Minted sugar snap peas recipe

Minted Sugar Snap Peas | Pamela Salzman

Minted Sugar Snap Peas | Pamela Salzman

When I’m not teaching cooking classes, I volunteer as a garden educator for a non-profit organization called Growing Great.  I help students at a local elementary school maintain a beautiful organic garden as well as teach them the fundamentals about growing vegetables and fruit.  I think it’s really important that our kids know where our food comes from.  I am fortunate to have grown up with gardens my whole life.  My father has an unbelievable green thumb and we were lucky enough to be able to go to the backyard before dinner and find something that looked good enough to eat.  Yet, no matter how many times I plant a seed in the ground, I am still amazed at what happens.  With some sun, water and a little TLC, that little granule turns into a gorgeous plant that bears incredible-tasting vegetables.

This year our little school garden had a bounty of sugar snap peas.  We picked baskets upon baskets of them to sell at the school’s annual farmer’s market, although we would have had pounds more but the kids couldn’t resist eating them straight off the vine.  Far be it from me to discourage them!  Sugar snap peas are always the most popular spring vegetable that we sell.  They are even more sweet and juicy when they are freshly picked — a real treat!  They are perfect raw in a lunchbox or as an afterschool snack.  But I just love any peas when paired with mint.  It’s a match made in heaven.

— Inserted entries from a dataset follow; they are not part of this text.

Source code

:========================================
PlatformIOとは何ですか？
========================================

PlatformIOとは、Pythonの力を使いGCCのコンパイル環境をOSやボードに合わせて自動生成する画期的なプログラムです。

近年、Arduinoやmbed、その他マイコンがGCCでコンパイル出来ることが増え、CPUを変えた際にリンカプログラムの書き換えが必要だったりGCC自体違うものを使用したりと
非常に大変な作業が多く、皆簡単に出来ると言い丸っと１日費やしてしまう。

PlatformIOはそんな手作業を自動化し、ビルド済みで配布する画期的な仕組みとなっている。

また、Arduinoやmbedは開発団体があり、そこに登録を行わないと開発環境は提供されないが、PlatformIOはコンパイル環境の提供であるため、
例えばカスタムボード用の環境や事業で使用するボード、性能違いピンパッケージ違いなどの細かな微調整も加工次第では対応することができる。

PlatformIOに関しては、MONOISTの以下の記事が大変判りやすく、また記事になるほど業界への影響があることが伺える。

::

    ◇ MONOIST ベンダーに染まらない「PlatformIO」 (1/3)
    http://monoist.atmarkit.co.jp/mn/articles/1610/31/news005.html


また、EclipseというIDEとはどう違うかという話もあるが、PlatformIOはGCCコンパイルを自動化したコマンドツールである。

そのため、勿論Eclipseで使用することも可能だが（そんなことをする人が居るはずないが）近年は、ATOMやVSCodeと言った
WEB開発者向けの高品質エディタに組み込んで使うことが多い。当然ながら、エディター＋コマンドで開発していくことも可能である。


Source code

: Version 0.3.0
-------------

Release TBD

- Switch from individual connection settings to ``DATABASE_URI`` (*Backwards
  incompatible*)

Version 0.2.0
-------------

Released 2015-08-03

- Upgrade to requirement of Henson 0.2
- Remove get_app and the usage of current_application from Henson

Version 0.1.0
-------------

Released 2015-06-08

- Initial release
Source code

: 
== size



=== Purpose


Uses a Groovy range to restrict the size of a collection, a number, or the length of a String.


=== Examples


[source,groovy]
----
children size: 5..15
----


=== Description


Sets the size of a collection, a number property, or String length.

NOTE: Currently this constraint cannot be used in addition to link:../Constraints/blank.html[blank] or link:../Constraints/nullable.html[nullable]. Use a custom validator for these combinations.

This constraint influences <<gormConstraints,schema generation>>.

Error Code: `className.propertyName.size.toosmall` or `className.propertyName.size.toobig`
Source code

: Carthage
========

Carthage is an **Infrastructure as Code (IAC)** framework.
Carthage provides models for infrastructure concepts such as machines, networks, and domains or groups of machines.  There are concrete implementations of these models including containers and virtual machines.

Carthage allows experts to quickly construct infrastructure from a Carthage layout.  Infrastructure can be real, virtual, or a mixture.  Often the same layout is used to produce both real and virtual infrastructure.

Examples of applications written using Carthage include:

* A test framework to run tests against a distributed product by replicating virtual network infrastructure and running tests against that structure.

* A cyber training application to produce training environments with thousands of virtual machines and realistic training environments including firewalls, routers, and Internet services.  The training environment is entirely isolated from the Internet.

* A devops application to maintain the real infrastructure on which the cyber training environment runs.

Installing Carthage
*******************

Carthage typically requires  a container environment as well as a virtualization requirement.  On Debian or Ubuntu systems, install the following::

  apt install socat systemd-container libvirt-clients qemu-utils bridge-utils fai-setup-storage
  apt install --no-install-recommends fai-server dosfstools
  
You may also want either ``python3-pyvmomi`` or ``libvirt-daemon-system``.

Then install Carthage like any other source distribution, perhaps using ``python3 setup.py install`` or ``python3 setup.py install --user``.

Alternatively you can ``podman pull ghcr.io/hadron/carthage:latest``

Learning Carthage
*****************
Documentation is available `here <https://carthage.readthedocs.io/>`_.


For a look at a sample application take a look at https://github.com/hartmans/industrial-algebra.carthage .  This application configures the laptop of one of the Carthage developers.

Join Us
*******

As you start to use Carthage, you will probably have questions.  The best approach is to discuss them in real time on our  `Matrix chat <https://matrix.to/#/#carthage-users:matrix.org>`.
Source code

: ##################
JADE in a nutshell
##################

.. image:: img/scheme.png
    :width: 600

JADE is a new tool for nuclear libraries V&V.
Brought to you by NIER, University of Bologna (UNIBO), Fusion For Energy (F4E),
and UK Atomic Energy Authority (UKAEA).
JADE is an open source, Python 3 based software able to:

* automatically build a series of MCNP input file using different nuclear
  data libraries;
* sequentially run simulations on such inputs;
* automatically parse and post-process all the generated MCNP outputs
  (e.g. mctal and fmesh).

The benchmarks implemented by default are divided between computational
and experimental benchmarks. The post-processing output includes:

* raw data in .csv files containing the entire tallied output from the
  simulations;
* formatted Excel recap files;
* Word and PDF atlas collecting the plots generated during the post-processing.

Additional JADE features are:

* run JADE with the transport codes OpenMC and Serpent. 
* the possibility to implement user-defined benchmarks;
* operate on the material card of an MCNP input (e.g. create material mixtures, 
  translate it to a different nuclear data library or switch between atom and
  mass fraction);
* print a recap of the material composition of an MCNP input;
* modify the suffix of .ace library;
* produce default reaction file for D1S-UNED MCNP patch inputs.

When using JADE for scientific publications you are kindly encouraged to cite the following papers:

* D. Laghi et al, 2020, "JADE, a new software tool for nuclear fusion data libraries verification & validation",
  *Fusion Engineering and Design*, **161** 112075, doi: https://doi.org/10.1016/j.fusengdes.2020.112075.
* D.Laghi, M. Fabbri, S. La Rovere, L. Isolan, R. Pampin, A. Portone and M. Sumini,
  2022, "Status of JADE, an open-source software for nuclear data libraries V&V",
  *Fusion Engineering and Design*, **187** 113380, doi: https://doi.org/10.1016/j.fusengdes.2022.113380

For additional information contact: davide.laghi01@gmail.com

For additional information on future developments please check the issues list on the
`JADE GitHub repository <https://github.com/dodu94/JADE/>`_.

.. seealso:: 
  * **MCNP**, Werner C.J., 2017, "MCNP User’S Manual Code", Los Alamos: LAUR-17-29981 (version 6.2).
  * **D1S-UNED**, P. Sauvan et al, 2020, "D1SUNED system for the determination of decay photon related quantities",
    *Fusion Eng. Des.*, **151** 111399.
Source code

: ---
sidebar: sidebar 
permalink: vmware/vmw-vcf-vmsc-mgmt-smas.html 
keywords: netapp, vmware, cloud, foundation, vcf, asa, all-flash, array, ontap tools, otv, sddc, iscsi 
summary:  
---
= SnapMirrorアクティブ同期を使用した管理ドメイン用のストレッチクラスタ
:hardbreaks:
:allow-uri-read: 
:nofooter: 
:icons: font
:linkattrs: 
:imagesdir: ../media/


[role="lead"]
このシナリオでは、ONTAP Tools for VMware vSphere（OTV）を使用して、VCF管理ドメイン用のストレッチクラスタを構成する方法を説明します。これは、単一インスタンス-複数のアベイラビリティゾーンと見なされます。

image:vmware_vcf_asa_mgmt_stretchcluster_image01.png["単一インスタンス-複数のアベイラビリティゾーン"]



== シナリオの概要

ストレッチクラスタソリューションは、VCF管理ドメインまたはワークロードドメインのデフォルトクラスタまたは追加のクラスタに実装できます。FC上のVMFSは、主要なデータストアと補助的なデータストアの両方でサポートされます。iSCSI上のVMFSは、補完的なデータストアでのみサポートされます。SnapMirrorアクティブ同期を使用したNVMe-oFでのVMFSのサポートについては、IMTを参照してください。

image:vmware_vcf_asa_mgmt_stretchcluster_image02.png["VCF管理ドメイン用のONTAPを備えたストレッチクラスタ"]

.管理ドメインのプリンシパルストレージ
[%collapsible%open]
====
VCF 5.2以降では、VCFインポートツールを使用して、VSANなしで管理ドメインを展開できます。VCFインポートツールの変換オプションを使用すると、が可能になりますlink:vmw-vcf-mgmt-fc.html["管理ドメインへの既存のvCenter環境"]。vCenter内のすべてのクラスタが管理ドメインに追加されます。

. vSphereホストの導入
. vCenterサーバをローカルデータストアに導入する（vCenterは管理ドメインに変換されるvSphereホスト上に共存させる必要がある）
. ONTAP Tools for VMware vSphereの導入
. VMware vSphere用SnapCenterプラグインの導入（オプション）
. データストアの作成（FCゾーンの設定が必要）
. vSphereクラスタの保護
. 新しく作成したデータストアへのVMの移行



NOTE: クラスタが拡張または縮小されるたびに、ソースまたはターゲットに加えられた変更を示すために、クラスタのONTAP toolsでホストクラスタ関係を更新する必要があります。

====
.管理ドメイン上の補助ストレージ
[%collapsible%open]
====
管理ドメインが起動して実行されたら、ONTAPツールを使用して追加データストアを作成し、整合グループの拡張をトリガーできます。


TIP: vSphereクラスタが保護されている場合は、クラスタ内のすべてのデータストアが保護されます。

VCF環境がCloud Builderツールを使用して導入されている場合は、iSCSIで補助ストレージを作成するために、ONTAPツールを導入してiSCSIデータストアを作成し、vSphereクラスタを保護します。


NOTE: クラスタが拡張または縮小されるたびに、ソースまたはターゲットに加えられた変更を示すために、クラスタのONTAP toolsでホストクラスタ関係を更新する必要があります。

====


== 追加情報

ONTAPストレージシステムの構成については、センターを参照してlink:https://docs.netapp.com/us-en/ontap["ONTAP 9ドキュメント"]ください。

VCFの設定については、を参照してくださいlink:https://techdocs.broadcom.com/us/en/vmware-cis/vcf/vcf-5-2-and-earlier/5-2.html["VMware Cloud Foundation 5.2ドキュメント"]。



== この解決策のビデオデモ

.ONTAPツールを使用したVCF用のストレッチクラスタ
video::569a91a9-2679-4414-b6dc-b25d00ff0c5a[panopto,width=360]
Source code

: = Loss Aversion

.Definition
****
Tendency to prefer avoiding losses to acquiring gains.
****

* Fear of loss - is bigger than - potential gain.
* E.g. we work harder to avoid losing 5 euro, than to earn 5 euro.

If you can find really fresh snap peas, you won’t have to do much to them to make them taste divine.  This recipe is incredibly easy to prepare and delicious in its simplicity.  The only “work” here is trimming the peas and I usually have one of my kids do that.

Minted Sugar Snap Peas | Pamela Salzman

Since the peas cook so quickly, I usually call everyone down for dinner and then turn the heat on under the pot.  I can always count on a little bickering before everyone settles down to his or her seat, so the timing is perfect.  Just keep to the short cook time.  I do think snap peas are better with a little crunch.  This preparation also works with carrots, asparagus, and English peas, too.  If you mix a few together, you’ll just have Springtime in a bowl.

Minted Sugar Snap Peas | Pamela Salzman

Minted Sugar Snap Peas
Serves: 6
  • 1 pound sugar snap peas, trimmed
  • ¾ teaspoon fine sea salt
  • 1 Tablespoon unsalted butter or unrefined, cold-pressed extra-virgin olive oil
  • 1 shallot, thinly sliced or 1 garlic clove, peeled and crushed
  • 2 Tablespoons thinly sliced fresh mint
  • 3-4 Tablespoons water
  1. In a medium saucepan, add all the ingredients. Bring the water to a boil, lower the heat, cover and simmer for 2-3 minutes or until crisp-tender.
  2. Remove garlic if that’s what you used. Season to taste for salt. That's all there is to it. Transfer to a serving bowl and serve immediately.
Sometimes I like to add the zest of one small orange, lemon or lime to the pot.